• [Quoted passage]
=== Section Start ===

That's a pretty wild change of subject.
A specific one-time investment was proposed a few years back, due to an apparently blatant market failure / mispricing. You proposed a hypothetical alternative one-time investment that would have been entered, fair enough. Neither of those alternatives has any applicability to the issue of continuous saving for retirement, nor does either of them assume that you are pre-retirement. (I'm not).
More specifically, the original wager was NOT trying to predict where the market would be in two years as a one time trade, it was placing a wager on where the level of *dividends* would be in two years as a one time trade, a wildly different thing. Your proposed alternative *would* have been a wager on where the market was in a couple of years, a very much more dangerous thing with or without leverage.
"I can't predict the short-term movements of the stock market. I haven't the faintest idea as to whether stocks will be higher or lower a month, or a year, from now."
Similarly, this quote is wildly off subject. Your suggestion of a one-time fixed-term investment in SPY instead of these future contracts would have been such a wager, but the bet on the dividends wasn't.
A much better example is the index put options that Mr Buffett wrote for Berkshire. They had a nominal value of about $37 billion, but that number was never particularly meaningful. His quote at the time:
"One point about our contracts that is sometimes not understood: For us to lose the full $37.1 billion we have at risk, all stocks in all four indices would have to go to zero on their various termination dates."
A wager on the level of dividends in some future date is extremely similar, in that a "zero" is wildly improbable. By extension, the nominal value is not the right way to measure the size of the position, and the ratio of that nominal contract value to the cash you start with is not a measure of the leverage in the deal in the sense of its real world risk. Unless you think dividends across all those companies will hit zero for a full year, of course.
But, to your first question, yes, leverage on this position would have been sensible. i.e., having cash backing it up which was much smaller than the nominal contract value.

=== Section End ===

• [Tasks to carry out]
#1 From the forum reply on the dividend wager, reproduce word for word the passage that opens with the words containing "A specific one-time" and closes with "pre-retirement. (I'm not).".
#2 Answer the following questions using the forum reply on the dividend wager.
(a) What was the original wager placed on?
(b) What approximate nominal value did the index put options written for Berkshire have?
(c) According to the quoted statement, what would have to happen for Berkshire to lose the full $37.1 billion at risk?

• [The data]

=== Section Start ===

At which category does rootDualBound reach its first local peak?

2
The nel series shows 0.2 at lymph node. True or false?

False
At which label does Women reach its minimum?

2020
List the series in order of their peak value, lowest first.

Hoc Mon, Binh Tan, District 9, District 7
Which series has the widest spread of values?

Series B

=== Section End ===

• [Responses by item number]
#1
A specific one-time investment was proposed a few years back, due to an apparently blatant market failure / mispricing. You proposed a hypothetical alternative one-time investment that would have been entered, fair enough. Neither of those alternatives has any applicability to the issue of continuous saving for retirement, nor does either of them assume that you are pre-retirement. (I'm not).

#2
(a) The level of dividends in two years, as a one-time trade.
(b) About $37 billion.
(c) All stocks in all four indices would have to go to zero on their various termination dates.